La izquierdista Candidatura Unidad Popular (CUP) llama a la desobediencia masiva ante la agresión del artículo 155. No descarta participar en las elecciones del 21-D. Se mantiene el consenso de la participación electoral pacifica.

Las posibilidades de división del movimiento independentista siguen presentes. Una posibilidad cierta por el carácter pluriclasista y diverso del movimiento de liberación nacional catalán. Incluye sectores que antes se calificaban burgueses, que han resistido las presiones económicas de  mudanzas de sedes sociales como del independentista Partido Democrático Catalán, PdeCAT, sucesor de la Convergencia Democrática de Cataluña formado por Jordi Pujol hace 44 años.

La apuesta de los independentistas es arriesgada. Nada asegura que Rajoy no prohíba los partidos independentistas. No es seguro que estos consigan presentar una candidatura única. Además, si las cortes detienen todos los ex miembros del gobierno catalán, quien liderará. ¿O, el resultado será al revés si hay prohibición?

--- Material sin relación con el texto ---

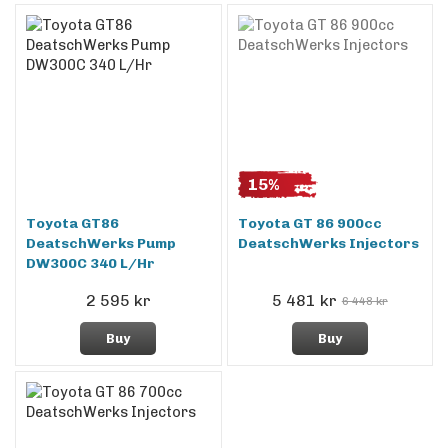
15%
Toyota GT86
Toyota GT 86 900cc
DeatschWerks Pump
DeatschWerks Injectors
DW300C 340 L/Hr
2 595 kr
5 481 kr
6 448 kr
Buy
Buy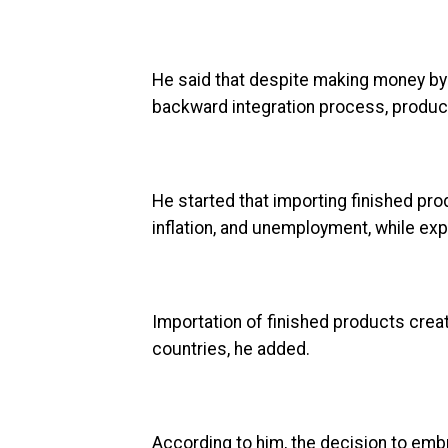
He said that despite making money by
backward integration process, produci
He started that importing finished prod
inflation, and unemployment, while exp
Importation of finished products crea
countries, he added.
According to him, the decision to emb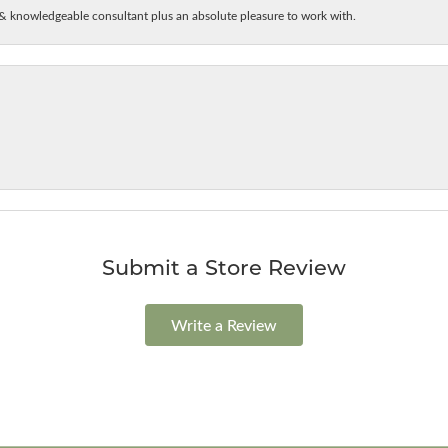
& knowledgeable consultant plus an absolute pleasure to work with.
Submit a Store Review
Write a Review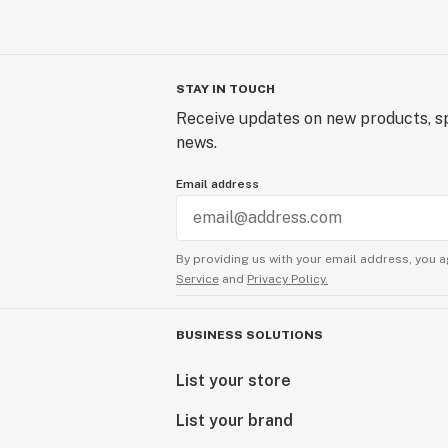
STAY IN TOUCH
Receive updates on new products, sp
news.
Email address
By providing us with your email address, you a
Service
and
Privacy Policy.
BUSINESS SOLUTIONS
List your store
List your brand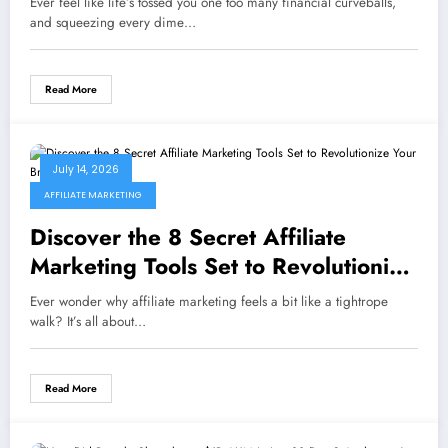
Ever feel like life’s tossed you one too many financial curveballs,
and squeezing every dime…
Read More
July 14, 2026
AFFILIATE MARKETING
Discover the 8 Secret Affiliate
Marketing Tools Set to Revolutionize
Your Brand in 2026
Ever wonder why affiliate marketing feels a bit like a tightrope
walk? It’s all about…
Read More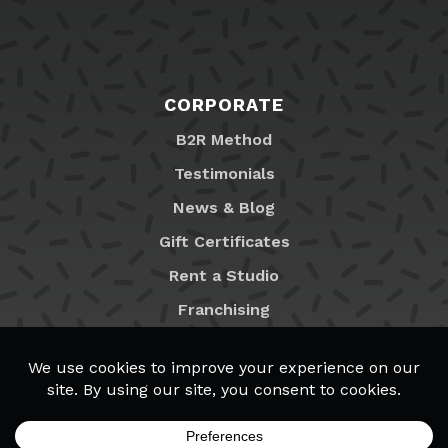
CORPORATE
B2R Method
Testimonials
News & Blog
Gift Certificates
Rent a Studio
Franchising
Locations
MyB2R Login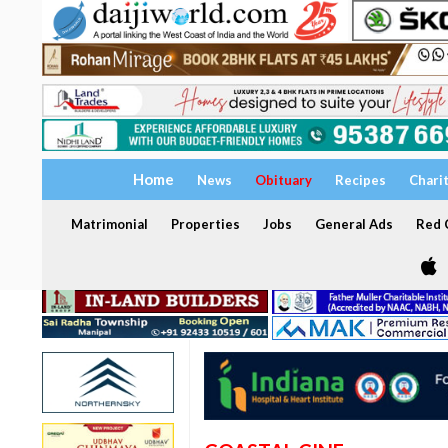
Home
News
Obituary
Recipes
Chari
Matrimonial
Properties
Jobs
General Ads
Red C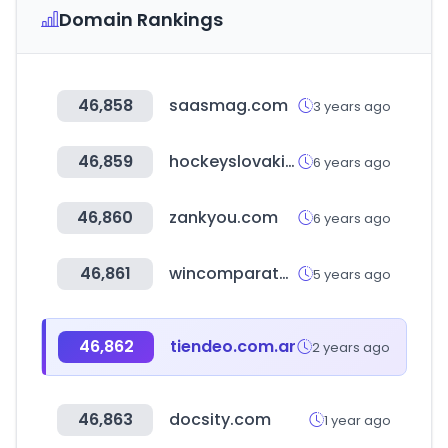
Domain Rankings
46,858
saasmag.com
3 years ago
46,859
hockeyslovakia.sk
6 years ago
46,860
zankyou.com
6 years ago
46,861
wincomparator.com
5 years ago
46,862
tiendeo.com.ar
2 years ago
46,863
docsity.com
1 year ago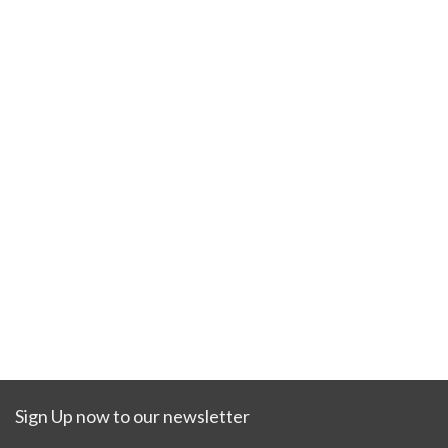
Sign Up now to our newsletter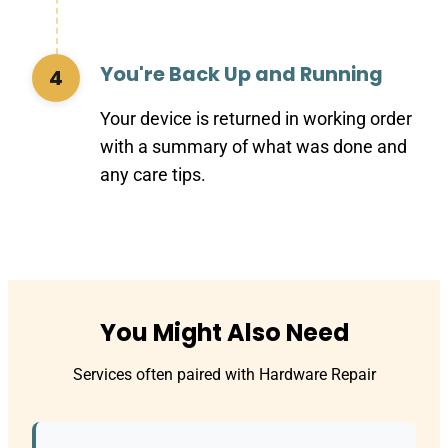
You're Back Up and Running
4
Your device is returned in working order
with a summary of what was done and
any care tips.
You Might Also Need
Services often paired with Hardware Repair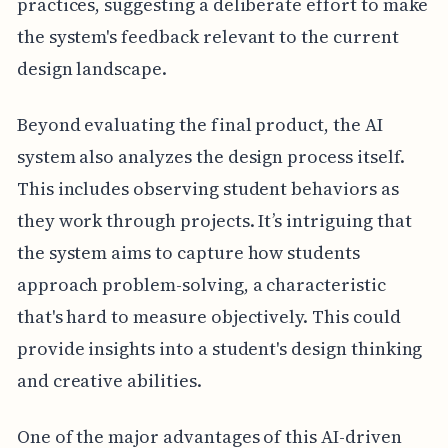
practices, suggesting a deliberate effort to make
the system's feedback relevant to the current
design landscape.
Beyond evaluating the final product, the AI
system also analyzes the design process itself.
This includes observing student behaviors as
they work through projects. It’s intriguing that
the system aims to capture how students
approach problem-solving, a characteristic
that's hard to measure objectively. This could
provide insights into a student's design thinking
and creative abilities.
One of the major advantages of this AI-driven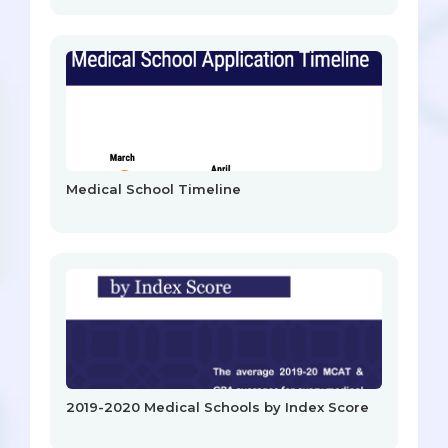
Medical School Timeline
2019-2020 Medical Schools by Index Score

Carles Puigdemont busca obligar la internacionalización de la persecución del gobierno español contra los independentistas. No acudirá, a la Audiencia Nacional para el jueves 2 de noviembre. Los que acuden, ya sufren el escarnio de los nacionalistas españoles, como indica El Diario. La demanda extradición sería potencialmente explosiva para la Unión Europea.